They find a message in a bottle and get a surprise after writing to the phone of the note: “Definitely did not expect that to happen”
A girl found a note in a bottle on a beach—and its sender was from the other side of the planet!

On Anna Maria Island, a barrier island off Florida’s west coast, the ocean delivered a secret that had been floating for years. Eleven-year-old Josie Law never imagined that a walk along the shore would turn into a connection with someone’s past, thousands of miles away.
“I thought it was a piece of trash, and then I saw the note in a bottle and I was like, ‘It’s a note in a bottle.’ ” Josie told local outlet Tampa Bay 10.
Curious, she ran to show her mother, Paris Hoisington. Carefully opening the bottle, they discovered a piece of paper dated August 17, 2018, with an intriguing message: “Hello, people who found this.

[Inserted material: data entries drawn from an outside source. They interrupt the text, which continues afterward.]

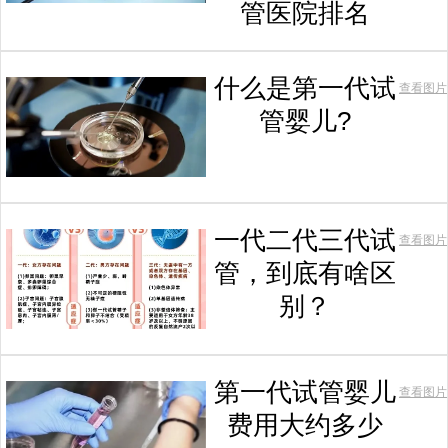
管医院排名
什么是第一代试
查看图片
管婴儿?
一代二代三代试
查看图片
管，到底有啥区
别？
第一代试管婴儿
查看图片
费用大约多少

You will be happy that you found this. Why? Because you will know me with this number” the note read.
Instead of calling the number, Paris chose to send a text message. Shortly afterward, they received a reply that left them speechless: the note had been written by a 21-year-old woman who now lives in Hawaii. At the time, she was just 13, and her brother was 8, according to People magazine. They had tossed the bottle into the sea as part of a childhood experiment, never imagining that someone would find it seven years later on the other side of the continent.
“It was super fun to see that our bottle ended up all the way in Florida and that they ended up reaching out to us. Definitely did not expect that to happen,” said the author of the message in the same publication.
How can a bottle travel around the world?
It may sound far-fetched, but it’s scientifically possible. According to chief meteorologist Bobby Deskins, for the bottle to reach Florida from Hawaii, it would have had to navigate a complex system of ocean currents: first traveling north in the Pacific, then toward North America, passing near Asia and South America, skimming Africa, crossing the Atlantic, and finally arriving in the Caribbean before reaching Florida.
A magical, globe-trotting journey straight out of a storybook—but one with environmental implications. “We do not want to encourage others to do this because it is littering and illegal! We did not know this at the time, as we were young kids and copying something that someone else had done before us,” said the Hawaiian woman, who preferred to remain anonymous.
And that impact is enormous. According to Greenpeace, 8 million tons of waste enter the oceans every year—the equivalent of 800 Eiffel Towers. That figure aligns with the European Parliament’s estimate that more than 150 million tons of plastic currently float in marine environments. So, as heartwarming as this story may seem, environmental awareness is more important than ever—especially when there are millions of other ways to connect.